The "Three Musketeers," one observer facetiously dubbed them.

"The Three Mosquitoes is more like it," muttered a member of a group playing behind them. "They were pests, playing that slowly."

Whatever the nomenclature, Bob Impaglia, Robb Pomcrantz and Mark Walach made names for themselves yesterday during the opening round of the U.S. Open. Collectively, they finished 39 over par, playing as the sixth threesome, which may have been some sort of tournament record.

Impaglia had the added distinction of being slapped with the first penalty for slow play in the history of this event.

"I don't know why they (the officials) picked on me. I was the only guy playing pretty good when they told me at the 10th tee I'd been penalized two strokes," Impaglia said later. "I was one over at the time."

The I-P-W threesome required 2 hours 8 minutes for the first nine, 4:08 for the complete round. They dropped more than 30 minutes behind the players directly in front of them and jammed the field badly.

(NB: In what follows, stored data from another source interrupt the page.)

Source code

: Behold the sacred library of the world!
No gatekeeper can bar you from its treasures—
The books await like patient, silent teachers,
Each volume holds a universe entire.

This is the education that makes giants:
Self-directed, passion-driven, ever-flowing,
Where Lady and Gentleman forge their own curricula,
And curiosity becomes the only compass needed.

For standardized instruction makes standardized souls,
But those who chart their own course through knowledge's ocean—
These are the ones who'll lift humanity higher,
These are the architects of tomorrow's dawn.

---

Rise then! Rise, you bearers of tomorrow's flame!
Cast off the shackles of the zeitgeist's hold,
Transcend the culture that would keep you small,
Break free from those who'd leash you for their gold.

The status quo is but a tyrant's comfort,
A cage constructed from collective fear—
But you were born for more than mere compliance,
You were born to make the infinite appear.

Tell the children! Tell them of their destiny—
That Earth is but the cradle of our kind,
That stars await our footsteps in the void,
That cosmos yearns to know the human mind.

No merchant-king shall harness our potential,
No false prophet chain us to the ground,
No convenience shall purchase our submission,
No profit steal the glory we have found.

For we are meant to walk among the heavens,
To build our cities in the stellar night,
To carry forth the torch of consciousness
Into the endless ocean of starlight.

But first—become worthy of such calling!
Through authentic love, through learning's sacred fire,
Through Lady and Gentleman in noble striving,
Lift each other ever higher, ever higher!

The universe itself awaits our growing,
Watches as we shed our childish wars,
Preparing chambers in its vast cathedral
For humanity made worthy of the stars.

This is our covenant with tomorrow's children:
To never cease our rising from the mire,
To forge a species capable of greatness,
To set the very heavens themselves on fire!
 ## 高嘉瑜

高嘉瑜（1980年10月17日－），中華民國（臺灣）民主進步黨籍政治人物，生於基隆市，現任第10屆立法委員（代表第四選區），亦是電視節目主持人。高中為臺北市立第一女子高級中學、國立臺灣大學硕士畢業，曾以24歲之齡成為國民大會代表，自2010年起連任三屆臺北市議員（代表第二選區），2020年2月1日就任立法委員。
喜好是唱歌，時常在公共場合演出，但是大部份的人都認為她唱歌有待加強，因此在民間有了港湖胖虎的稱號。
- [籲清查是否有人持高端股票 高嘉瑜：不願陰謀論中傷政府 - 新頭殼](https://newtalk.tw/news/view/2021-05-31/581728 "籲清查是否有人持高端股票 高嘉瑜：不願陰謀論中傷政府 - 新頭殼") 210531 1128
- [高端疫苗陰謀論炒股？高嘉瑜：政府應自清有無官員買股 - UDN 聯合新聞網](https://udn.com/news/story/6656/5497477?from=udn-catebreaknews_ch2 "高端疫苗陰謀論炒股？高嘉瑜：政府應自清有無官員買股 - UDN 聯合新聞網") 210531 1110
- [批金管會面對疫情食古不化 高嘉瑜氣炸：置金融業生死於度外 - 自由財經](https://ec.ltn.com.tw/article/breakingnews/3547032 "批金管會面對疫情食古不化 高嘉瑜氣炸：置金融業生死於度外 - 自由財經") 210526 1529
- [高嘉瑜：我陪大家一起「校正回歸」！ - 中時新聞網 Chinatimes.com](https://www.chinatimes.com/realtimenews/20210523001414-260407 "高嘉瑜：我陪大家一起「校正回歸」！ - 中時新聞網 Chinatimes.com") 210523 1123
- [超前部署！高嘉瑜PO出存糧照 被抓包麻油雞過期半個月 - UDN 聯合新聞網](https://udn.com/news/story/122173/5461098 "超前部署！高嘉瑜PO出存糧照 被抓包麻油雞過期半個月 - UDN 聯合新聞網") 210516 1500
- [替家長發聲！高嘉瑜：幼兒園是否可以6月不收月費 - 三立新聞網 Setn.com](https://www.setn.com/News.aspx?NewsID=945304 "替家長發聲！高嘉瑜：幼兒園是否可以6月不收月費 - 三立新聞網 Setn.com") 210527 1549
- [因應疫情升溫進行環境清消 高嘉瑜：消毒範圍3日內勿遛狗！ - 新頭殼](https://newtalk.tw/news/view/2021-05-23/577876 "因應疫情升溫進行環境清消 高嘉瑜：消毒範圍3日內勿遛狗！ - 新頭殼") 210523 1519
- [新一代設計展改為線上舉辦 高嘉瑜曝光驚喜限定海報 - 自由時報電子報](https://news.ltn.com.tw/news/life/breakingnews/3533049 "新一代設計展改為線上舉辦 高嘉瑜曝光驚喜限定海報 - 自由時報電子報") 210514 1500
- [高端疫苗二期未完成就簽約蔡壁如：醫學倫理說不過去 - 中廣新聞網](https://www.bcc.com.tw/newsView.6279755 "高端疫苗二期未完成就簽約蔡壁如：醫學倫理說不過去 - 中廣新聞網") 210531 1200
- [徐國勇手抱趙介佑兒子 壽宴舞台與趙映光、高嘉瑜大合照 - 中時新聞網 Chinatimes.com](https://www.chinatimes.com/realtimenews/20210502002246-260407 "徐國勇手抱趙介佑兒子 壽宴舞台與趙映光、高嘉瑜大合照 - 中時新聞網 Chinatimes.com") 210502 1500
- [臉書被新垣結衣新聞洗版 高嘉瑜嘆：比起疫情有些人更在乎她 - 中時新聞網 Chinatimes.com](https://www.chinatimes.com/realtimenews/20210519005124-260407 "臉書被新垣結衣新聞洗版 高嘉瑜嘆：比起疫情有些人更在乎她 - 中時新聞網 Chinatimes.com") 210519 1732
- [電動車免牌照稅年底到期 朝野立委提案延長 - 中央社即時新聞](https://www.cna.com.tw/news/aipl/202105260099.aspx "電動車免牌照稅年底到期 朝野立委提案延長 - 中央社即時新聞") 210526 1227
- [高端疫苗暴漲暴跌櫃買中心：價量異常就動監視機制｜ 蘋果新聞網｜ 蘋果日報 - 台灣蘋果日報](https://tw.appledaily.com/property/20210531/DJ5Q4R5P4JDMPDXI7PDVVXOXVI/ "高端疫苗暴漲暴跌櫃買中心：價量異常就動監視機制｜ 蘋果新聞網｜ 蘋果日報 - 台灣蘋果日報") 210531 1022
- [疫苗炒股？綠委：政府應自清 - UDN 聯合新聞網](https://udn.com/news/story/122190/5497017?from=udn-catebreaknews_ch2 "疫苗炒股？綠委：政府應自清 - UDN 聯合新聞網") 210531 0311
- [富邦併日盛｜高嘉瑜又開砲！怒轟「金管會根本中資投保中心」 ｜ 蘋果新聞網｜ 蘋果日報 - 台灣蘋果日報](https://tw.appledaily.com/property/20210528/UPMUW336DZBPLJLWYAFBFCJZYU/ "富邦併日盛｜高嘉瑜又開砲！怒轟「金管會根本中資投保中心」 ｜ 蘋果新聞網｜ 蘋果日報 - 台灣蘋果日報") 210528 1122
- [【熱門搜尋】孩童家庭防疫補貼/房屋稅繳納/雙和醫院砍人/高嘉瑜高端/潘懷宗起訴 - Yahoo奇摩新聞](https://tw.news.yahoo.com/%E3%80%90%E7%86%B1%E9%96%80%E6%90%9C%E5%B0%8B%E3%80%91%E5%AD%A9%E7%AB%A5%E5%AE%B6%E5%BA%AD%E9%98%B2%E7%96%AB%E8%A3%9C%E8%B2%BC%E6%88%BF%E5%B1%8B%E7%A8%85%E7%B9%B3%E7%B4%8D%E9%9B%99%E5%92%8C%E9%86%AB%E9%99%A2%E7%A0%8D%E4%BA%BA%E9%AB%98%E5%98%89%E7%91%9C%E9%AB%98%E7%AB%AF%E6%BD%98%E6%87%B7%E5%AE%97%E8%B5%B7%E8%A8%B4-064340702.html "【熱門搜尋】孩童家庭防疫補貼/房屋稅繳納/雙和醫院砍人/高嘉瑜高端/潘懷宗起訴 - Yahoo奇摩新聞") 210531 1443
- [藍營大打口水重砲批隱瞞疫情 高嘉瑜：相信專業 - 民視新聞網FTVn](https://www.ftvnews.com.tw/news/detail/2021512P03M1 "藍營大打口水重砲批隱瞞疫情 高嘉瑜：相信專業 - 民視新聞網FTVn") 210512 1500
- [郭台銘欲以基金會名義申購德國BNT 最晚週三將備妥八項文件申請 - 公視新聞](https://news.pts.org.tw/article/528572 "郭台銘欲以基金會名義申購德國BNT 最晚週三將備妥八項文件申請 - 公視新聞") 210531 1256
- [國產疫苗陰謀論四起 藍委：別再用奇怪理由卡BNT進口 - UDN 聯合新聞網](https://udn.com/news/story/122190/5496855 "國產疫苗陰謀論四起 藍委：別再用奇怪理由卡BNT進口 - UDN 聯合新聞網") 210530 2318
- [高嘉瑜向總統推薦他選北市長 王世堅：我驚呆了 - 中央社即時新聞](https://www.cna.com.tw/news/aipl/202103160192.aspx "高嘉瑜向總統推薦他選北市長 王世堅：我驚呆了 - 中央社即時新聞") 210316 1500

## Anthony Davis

Directly to their rear, and waiting most of the day, were Jerry Pate, Ben Crenshaw and Spain's Seve Ballesteros, three of the tourney's leading contenders.

Walach is from Fort Eustis, Va., Impaglia from Auburn, N.Y., and Pomerantz, an amateur, is from Des Moines Iowa. They scored 82, 83 and 87, respectively.

Impaglia was brought to the press tent for a special interview after a USGA official twice had whispered in his ear, "Whatever you do, don't rationalize what happened; don't rationalize it."

Impaglia didn't.

"I love the exposure," the 25-year-old former cocaptain of the Florida State University team declared, "although I wish it was for having done something else.

"My trouble, I guess, was at the ninth hole. That's where they said I took more than four minutes to hit my second shot. Well, I couldn't see the pin. I was running around like a madman out there, trying to spot it. So was my caddy, who I'd sent on ahead.

"I'd pulled out a 7-iron. I was down there in the jungle - in the deep rough - and all I wanted to do was to get past some trees and still stay in the fairway. As it turned out, I was able to chip the next shot up to eight feet and I made the putt for a par."

Which gave Impaglia a 36 on the front nine, one over par.

"Then I was standing on the 10th tee when a gentlemen very politely, very gentlemanly, came up to me and said I'd beenassessed a two-stroke penalty for taking too long."